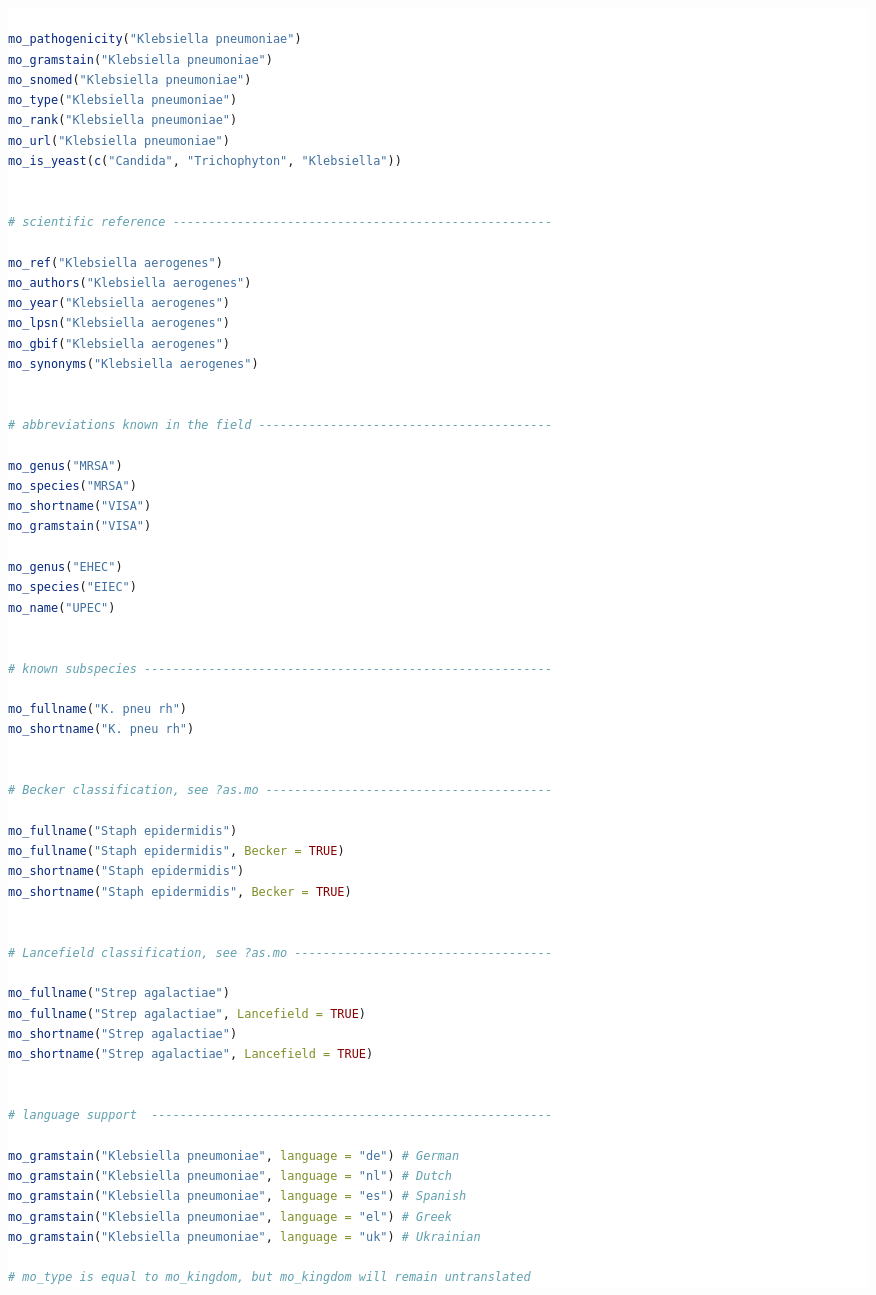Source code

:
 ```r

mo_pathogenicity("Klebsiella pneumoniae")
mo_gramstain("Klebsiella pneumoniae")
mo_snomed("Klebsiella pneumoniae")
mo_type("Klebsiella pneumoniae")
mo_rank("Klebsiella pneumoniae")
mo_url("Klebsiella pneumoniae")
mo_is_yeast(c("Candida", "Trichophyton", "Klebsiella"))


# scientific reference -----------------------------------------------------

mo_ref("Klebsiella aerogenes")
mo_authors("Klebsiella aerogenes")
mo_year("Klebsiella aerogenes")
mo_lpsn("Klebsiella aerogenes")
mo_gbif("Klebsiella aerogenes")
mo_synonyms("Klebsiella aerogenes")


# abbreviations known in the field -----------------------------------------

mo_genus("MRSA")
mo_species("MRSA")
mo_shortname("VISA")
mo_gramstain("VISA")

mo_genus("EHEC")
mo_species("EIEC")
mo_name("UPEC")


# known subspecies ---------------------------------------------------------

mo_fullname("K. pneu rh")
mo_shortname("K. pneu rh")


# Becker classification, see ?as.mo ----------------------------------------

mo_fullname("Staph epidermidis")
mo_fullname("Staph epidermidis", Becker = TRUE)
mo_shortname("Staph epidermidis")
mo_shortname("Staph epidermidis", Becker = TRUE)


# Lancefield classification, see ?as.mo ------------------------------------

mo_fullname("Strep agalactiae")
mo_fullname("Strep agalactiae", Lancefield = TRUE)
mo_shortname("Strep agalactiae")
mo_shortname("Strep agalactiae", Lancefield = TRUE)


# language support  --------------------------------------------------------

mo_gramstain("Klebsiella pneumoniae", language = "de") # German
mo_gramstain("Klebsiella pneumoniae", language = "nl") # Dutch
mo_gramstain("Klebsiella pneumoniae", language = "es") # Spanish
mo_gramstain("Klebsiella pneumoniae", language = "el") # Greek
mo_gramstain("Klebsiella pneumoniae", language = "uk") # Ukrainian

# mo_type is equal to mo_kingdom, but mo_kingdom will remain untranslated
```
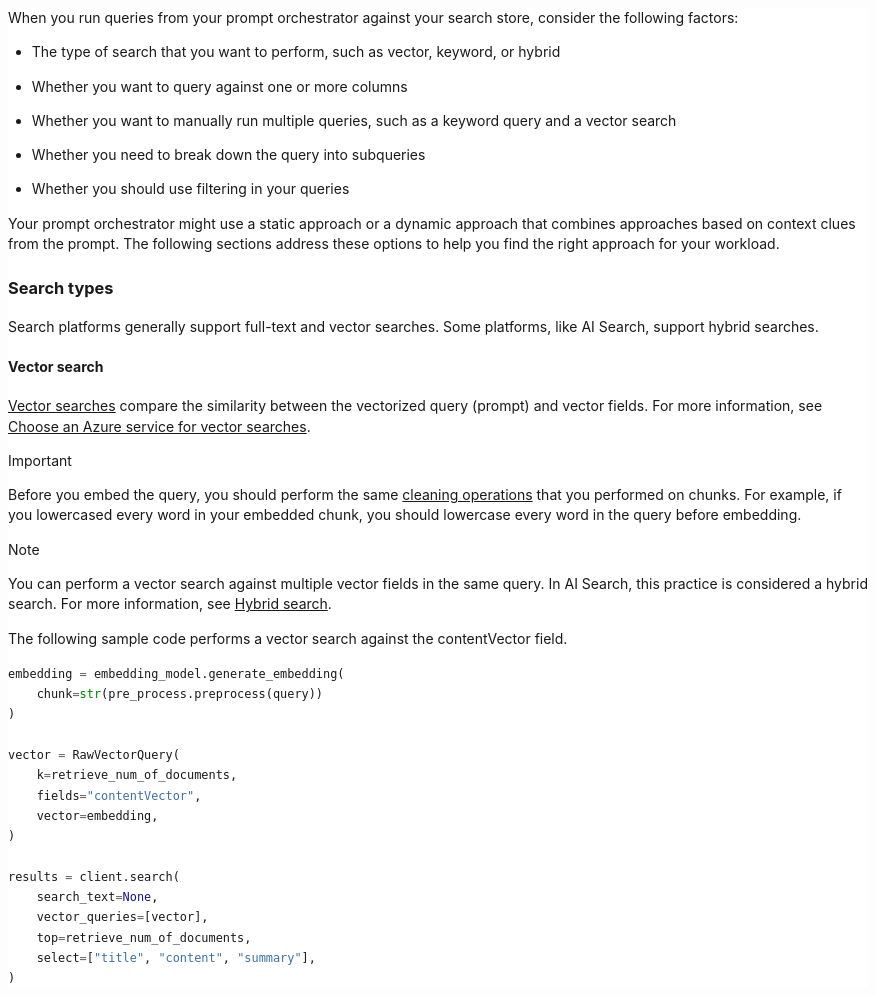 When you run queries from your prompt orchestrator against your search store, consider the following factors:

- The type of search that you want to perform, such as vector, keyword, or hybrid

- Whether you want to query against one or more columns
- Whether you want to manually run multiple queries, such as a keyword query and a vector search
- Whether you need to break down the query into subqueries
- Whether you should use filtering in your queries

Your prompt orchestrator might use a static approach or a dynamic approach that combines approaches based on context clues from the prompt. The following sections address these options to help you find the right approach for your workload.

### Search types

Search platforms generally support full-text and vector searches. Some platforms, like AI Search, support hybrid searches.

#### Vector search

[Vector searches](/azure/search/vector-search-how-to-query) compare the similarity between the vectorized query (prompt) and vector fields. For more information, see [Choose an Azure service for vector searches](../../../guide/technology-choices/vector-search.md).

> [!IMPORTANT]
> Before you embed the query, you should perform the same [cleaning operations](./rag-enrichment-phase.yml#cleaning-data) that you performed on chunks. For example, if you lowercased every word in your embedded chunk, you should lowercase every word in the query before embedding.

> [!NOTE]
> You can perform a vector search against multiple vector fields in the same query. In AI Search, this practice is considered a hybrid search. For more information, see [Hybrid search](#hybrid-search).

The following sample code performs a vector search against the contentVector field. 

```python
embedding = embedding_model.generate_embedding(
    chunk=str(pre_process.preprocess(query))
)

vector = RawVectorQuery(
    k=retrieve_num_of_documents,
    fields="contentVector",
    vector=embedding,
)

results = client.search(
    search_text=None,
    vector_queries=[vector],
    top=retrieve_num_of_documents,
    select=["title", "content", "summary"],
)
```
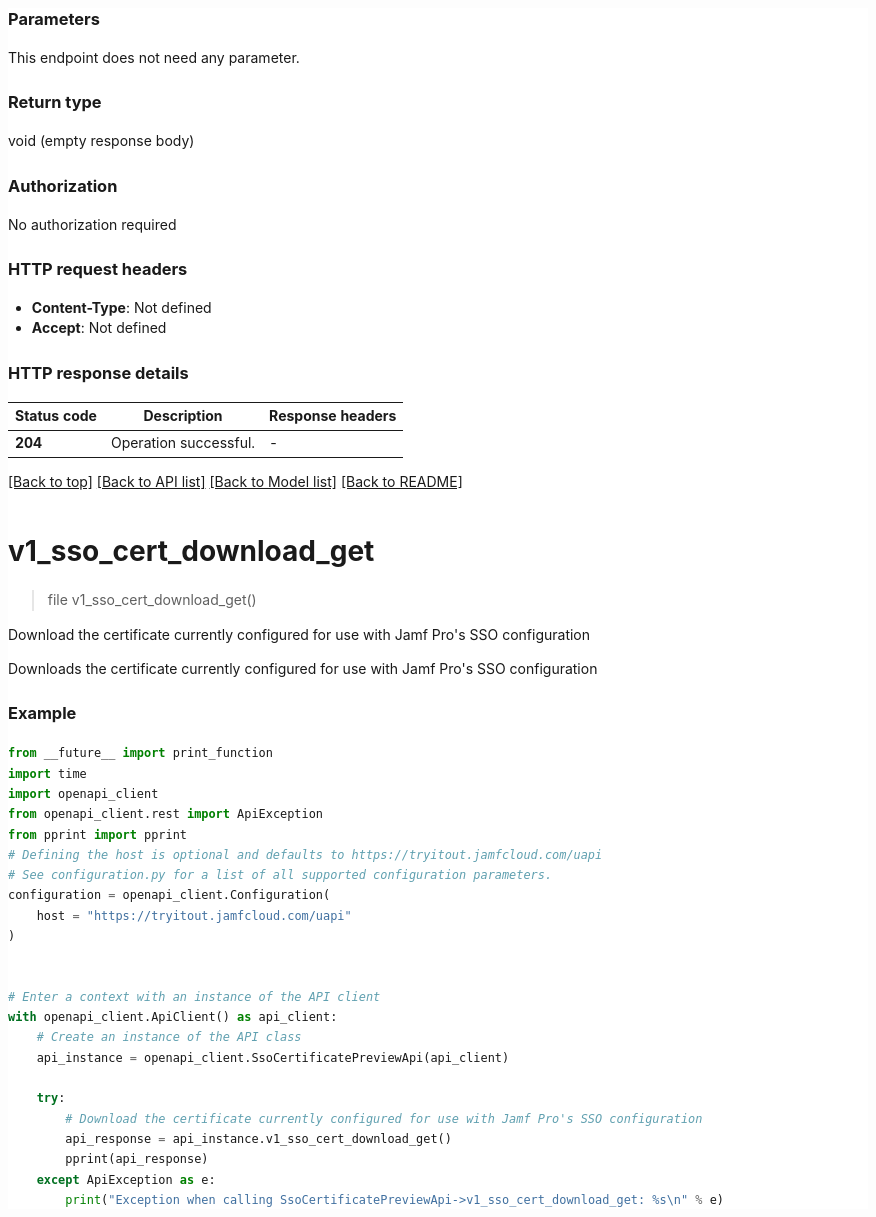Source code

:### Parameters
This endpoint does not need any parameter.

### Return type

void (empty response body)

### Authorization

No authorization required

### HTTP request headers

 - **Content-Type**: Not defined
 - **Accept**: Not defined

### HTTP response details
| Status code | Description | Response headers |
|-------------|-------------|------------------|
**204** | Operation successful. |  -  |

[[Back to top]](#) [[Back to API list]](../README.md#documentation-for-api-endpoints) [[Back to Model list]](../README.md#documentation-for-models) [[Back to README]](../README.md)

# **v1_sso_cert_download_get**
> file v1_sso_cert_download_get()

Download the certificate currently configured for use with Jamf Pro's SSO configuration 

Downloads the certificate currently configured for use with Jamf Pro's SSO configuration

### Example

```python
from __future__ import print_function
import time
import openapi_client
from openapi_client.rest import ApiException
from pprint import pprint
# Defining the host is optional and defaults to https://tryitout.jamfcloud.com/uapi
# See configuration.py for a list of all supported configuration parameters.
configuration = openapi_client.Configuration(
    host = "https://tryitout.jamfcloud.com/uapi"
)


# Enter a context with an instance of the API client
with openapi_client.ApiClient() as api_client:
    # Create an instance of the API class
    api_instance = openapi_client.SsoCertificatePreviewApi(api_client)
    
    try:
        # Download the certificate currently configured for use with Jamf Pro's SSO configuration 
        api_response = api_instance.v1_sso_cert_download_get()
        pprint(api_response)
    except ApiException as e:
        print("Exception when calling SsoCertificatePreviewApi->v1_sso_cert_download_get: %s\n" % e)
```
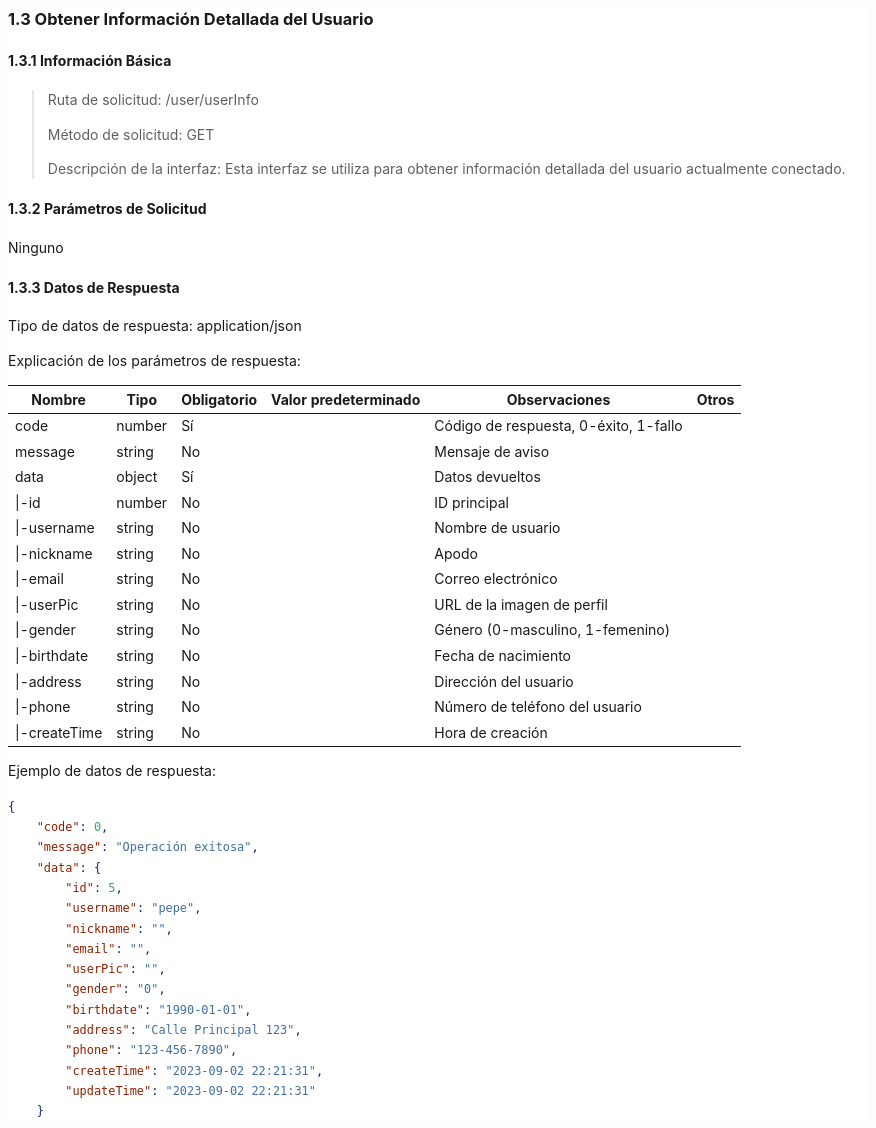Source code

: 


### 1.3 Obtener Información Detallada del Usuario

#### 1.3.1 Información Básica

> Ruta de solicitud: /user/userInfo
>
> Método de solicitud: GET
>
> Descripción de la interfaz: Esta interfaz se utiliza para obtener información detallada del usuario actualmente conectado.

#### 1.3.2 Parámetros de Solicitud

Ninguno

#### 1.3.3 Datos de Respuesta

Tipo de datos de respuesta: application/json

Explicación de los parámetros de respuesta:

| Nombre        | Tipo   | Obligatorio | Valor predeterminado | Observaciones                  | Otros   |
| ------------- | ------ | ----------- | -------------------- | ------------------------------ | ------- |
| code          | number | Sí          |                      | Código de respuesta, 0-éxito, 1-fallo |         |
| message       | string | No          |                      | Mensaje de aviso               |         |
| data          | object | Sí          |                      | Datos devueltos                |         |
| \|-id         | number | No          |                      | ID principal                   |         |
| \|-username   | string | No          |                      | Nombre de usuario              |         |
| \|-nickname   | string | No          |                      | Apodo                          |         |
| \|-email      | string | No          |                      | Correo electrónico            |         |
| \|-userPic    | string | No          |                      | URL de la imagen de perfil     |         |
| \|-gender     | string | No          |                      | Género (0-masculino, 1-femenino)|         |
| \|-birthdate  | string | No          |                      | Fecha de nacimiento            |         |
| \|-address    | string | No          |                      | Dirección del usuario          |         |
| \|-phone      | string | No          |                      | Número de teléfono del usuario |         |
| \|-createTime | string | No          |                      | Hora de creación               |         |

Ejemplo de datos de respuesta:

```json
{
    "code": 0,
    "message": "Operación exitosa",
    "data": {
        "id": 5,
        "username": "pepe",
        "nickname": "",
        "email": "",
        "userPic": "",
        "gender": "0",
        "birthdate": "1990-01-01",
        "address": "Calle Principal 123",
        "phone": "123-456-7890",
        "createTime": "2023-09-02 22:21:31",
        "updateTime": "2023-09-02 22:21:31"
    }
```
================
» WHAT YOU SHOULD DO:
You need to copy every entry exactly, taking out only the pictures.

» RESULT FOR THIS EXERCISE:
Source code

:
 ```r

mo_pathogenicity("Klebsiella pneumoniae")
mo_gramstain("Klebsiella pneumoniae")
mo_snomed("Klebsiella pneumoniae")
mo_type("Klebsiella pneumoniae")
mo_rank("Klebsiella pneumoniae")
mo_url("Klebsiella pneumoniae")
mo_is_yeast(c("Candida", "Trichophyton", "Klebsiella"))


# scientific reference -----------------------------------------------------

mo_ref("Klebsiella aerogenes")
mo_authors("Klebsiella aerogenes")
mo_year("Klebsiella aerogenes")
mo_lpsn("Klebsiella aerogenes")
mo_gbif("Klebsiella aerogenes")
mo_synonyms("Klebsiella aerogenes")


# abbreviations known in the field -----------------------------------------

mo_genus("MRSA")
mo_species("MRSA")
mo_shortname("VISA")
mo_gramstain("VISA")

mo_genus("EHEC")
mo_species("EIEC")
mo_name("UPEC")


# known subspecies ---------------------------------------------------------

mo_fullname("K. pneu rh")
mo_shortname("K. pneu rh")


# Becker classification, see ?as.mo ----------------------------------------

mo_fullname("Staph epidermidis")
mo_fullname("Staph epidermidis", Becker = TRUE)
mo_shortname("Staph epidermidis")
mo_shortname("Staph epidermidis", Becker = TRUE)


# Lancefield classification, see ?as.mo ------------------------------------

mo_fullname("Strep agalactiae")
mo_fullname("Strep agalactiae", Lancefield = TRUE)
mo_shortname("Strep agalactiae")
mo_shortname("Strep agalactiae", Lancefield = TRUE)


# language support  --------------------------------------------------------

mo_gramstain("Klebsiella pneumoniae", language = "de") # German
mo_gramstain("Klebsiella pneumoniae", language = "nl") # Dutch
mo_gramstain("Klebsiella pneumoniae", language = "es") # Spanish
mo_gramstain("Klebsiella pneumoniae", language = "el") # Greek
mo_gramstain("Klebsiella pneumoniae", language = "uk") # Ukrainian

# mo_type is equal to mo_kingdom, but mo_kingdom will remain untranslated
```
 When you run queries from your prompt orchestrator against your search store, consider the following factors:

- The type of search that you want to perform, such as vector, keyword, or hybrid

- Whether you want to query against one or more columns
- Whether you want to manually run multiple queries, such as a keyword query and a vector search
- Whether you need to break down the query into subqueries
- Whether you should use filtering in your queries

Your prompt orchestrator might use a static approach or a dynamic approach that combines approaches based on context clues from the prompt. The following sections address these options to help you find the right approach for your workload.

### Search types

Search platforms generally support full-text and vector searches. Some platforms, like AI Search, support hybrid searches.

#### Vector search

[Vector searches](/azure/search/vector-search-how-to-query) compare the similarity between the vectorized query (prompt) and vector fields. For more information, see [Choose an Azure service for vector searches](../../../guide/technology-choices/vector-search.md).

> [!IMPORTANT]
> Before you embed the query, you should perform the same [cleaning operations](./rag-enrichment-phase.yml#cleaning-data) that you performed on chunks. For example, if you lowercased every word in your embedded chunk, you should lowercase every word in the query before embedding.

> [!NOTE]
> You can perform a vector search against multiple vector fields in the same query. In AI Search, this practice is considered a hybrid search. For more information, see [Hybrid search](#hybrid-search).

The following sample code performs a vector search against the contentVector field. 

```python
embedding = embedding_model.generate_embedding(
    chunk=str(pre_process.preprocess(query))
)

vector = RawVectorQuery(
    k=retrieve_num_of_documents,
    fields="contentVector",
    vector=embedding,
)

results = client.search(
    search_text=None,
    vector_queries=[vector],
    top=retrieve_num_of_documents,
    select=["title", "content", "summary"],
)
```
Source code

:### Parameters
This endpoint does not need any parameter.

### Return type

void (empty response body)

### Authorization

No authorization required

### HTTP request headers

 - **Content-Type**: Not defined
 - **Accept**: Not defined

### HTTP response details
| Status code | Description | Response headers |
|-------------|-------------|------------------|
**204** | Operation successful. |  -  |

[[Back to top]](#) [[Back to API list]](../README.md#documentation-for-api-endpoints) [[Back to Model list]](../README.md#documentation-for-models) [[Back to README]](../README.md)

# **v1_sso_cert_download_get**
> file v1_sso_cert_download_get()

Download the certificate currently configured for use with Jamf Pro's SSO configuration 

Downloads the certificate currently configured for use with Jamf Pro's SSO configuration

### Example

```python
from __future__ import print_function
import time
import openapi_client
from openapi_client.rest import ApiException
from pprint import pprint
# Defining the host is optional and defaults to https://tryitout.jamfcloud.com/uapi
# See configuration.py for a list of all supported configuration parameters.
configuration = openapi_client.Configuration(
    host = "https://tryitout.jamfcloud.com/uapi"
)


# Enter a context with an instance of the API client
with openapi_client.ApiClient() as api_client:
    # Create an instance of the API class
    api_instance = openapi_client.SsoCertificatePreviewApi(api_client)
    
    try:
        # Download the certificate currently configured for use with Jamf Pro's SSO configuration 
        api_response = api_instance.v1_sso_cert_download_get()
        pprint(api_response)
    except ApiException as e:
        print("Exception when calling SsoCertificatePreviewApi->v1_sso_cert_download_get: %s\n" % e)
```
Source code

: 


### 1.3 Obtener Información Detallada del Usuario

#### 1.3.1 Información Básica

> Ruta de solicitud: /user/userInfo
>
> Método de solicitud: GET
>
> Descripción de la interfaz: Esta interfaz se utiliza para obtener información detallada del usuario actualmente conectado.

#### 1.3.2 Parámetros de Solicitud

Ninguno

#### 1.3.3 Datos de Respuesta

Tipo de datos de respuesta: application/json

Explicación de los parámetros de respuesta:

| Nombre        | Tipo   | Obligatorio | Valor predeterminado | Observaciones                  | Otros   |
| ------------- | ------ | ----------- | -------------------- | ------------------------------ | ------- |
| code          | number | Sí          |                      | Código de respuesta, 0-éxito, 1-fallo |         |
| message       | string | No          |                      | Mensaje de aviso               |         |
| data          | object | Sí          |                      | Datos devueltos                |         |
| \|-id         | number | No          |                      | ID principal                   |         |
| \|-username   | string | No          |                      | Nombre de usuario              |         |
| \|-nickname   | string | No          |                      | Apodo                          |         |
| \|-email      | string | No          |                      | Correo electrónico            |         |
| \|-userPic    | string | No          |                      | URL de la imagen de perfil     |         |
| \|-gender     | string | No          |                      | Género (0-masculino, 1-femenino)|         |
| \|-birthdate  | string | No          |                      | Fecha de nacimiento            |         |
| \|-address    | string | No          |                      | Dirección del usuario          |         |
| \|-phone      | string | No          |                      | Número de teléfono del usuario |         |
| \|-createTime | string | No          |                      | Hora de creación               |         |

Ejemplo de datos de respuesta:

```json
{
    "code": 0,
    "message": "Operación exitosa",
    "data": {
        "id": 5,
        "username": "pepe",
        "nickname": "",
        "email": "",
        "userPic": "",
        "gender": "0",
        "birthdate": "1990-01-01",
        "address": "Calle Principal 123",
        "phone": "123-456-7890",
        "createTime": "2023-09-02 22:21:31",
        "updateTime": "2023-09-02 22:21:31"
    }
```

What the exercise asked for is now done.